На рассвете следующего дня они ушли с этапом в Няндому. Штефан заметил меня перед вахтой в толпе зэков, строившихся бригадами к выходу за зону, и, подняв руку, крикнул: «Auf wiedersehen mein Freund!» В апреле я получил от Ганса письмо, которое храню по сей день. Он писал: «Stefan war hier auf allgemeiner Arbeit. Mir, Hans, ist es allerdings gelungen hier als Maschinist zur arbeiten. Otto ist noch auf allgemeinen Arbeit im Sagewerk beschaftigt. Wir bekommen nicht einmal von unseren Angehorigen aus der S.S.S.R. Post. Wir traurig sieht hier oben in Norden der Fruhling aus, und besonders unter den Bedongungen unter den wir hier leben».

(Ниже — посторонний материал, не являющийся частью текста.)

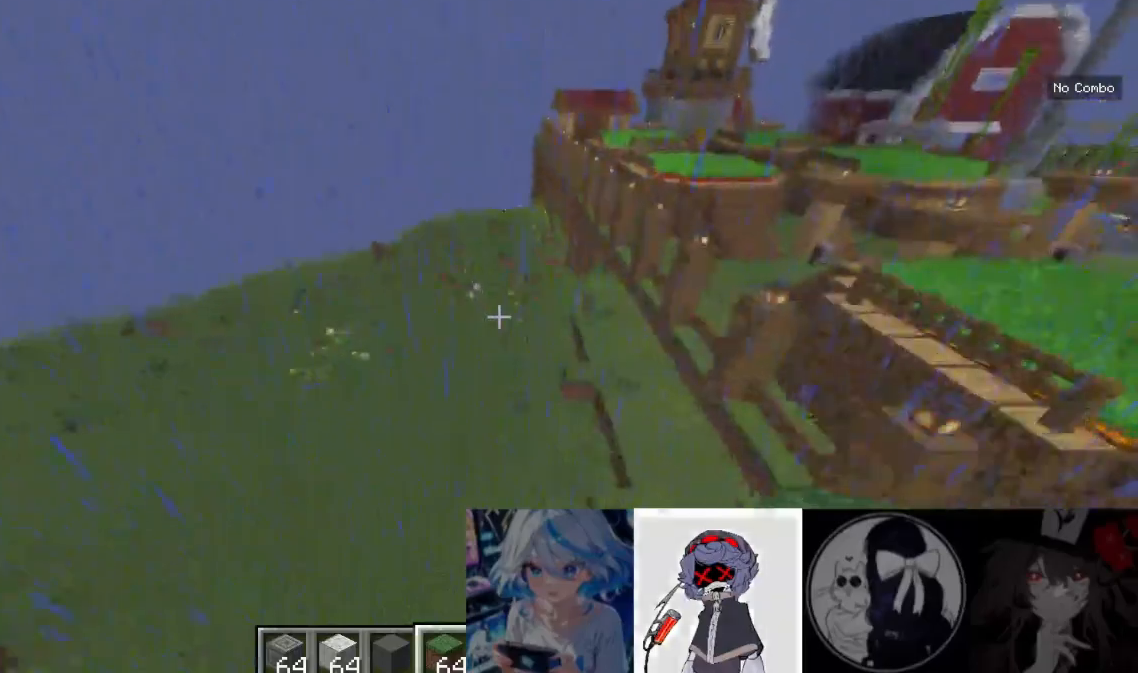
{"keys": ["w"], "mouse": [], "events": []}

До 1947 года я был убежден, что вся история правдива только до того места, в котором советские власти с помощью германского посольства в Москве разбили бунтовавших немецких коммунистов на множество групп, заново перемешав зэков, и всех «оставили по собственному выбору» в разных тюрьмах. Только в Лондоне от прямого участника этих событий Александра Вайсберга-Цибульского, видного венского коммуниста и товарища по борьбе молодого Кестлера, я услышал эпилог этой истории, разыгравшийся зимой 1940 года на мосту в Бресте, - а годом позже это было подтверждено также и в книге Маргариты Бубер-Нойман. Ночью через мост на Буге на ту сторону перешла толпа немецких коммунистов, которые без всякой триумфальной арки возвращались на родину, чтобы по-прежнему жить на Западе. Среди них не было моих трех товарищей. Сопротивлявшихся немецких евреев НКВД силой отдавало в руки гестапо. Вайсберг-Цибульский бежал из эшелона за Бугом и всю войну скрывался в Польше.
РУКА В ОГНЕ
«…а так как совершенно без надежды жить невозможно, то он и выдумал себе исход в добровольном, почти искусственном мученичестве».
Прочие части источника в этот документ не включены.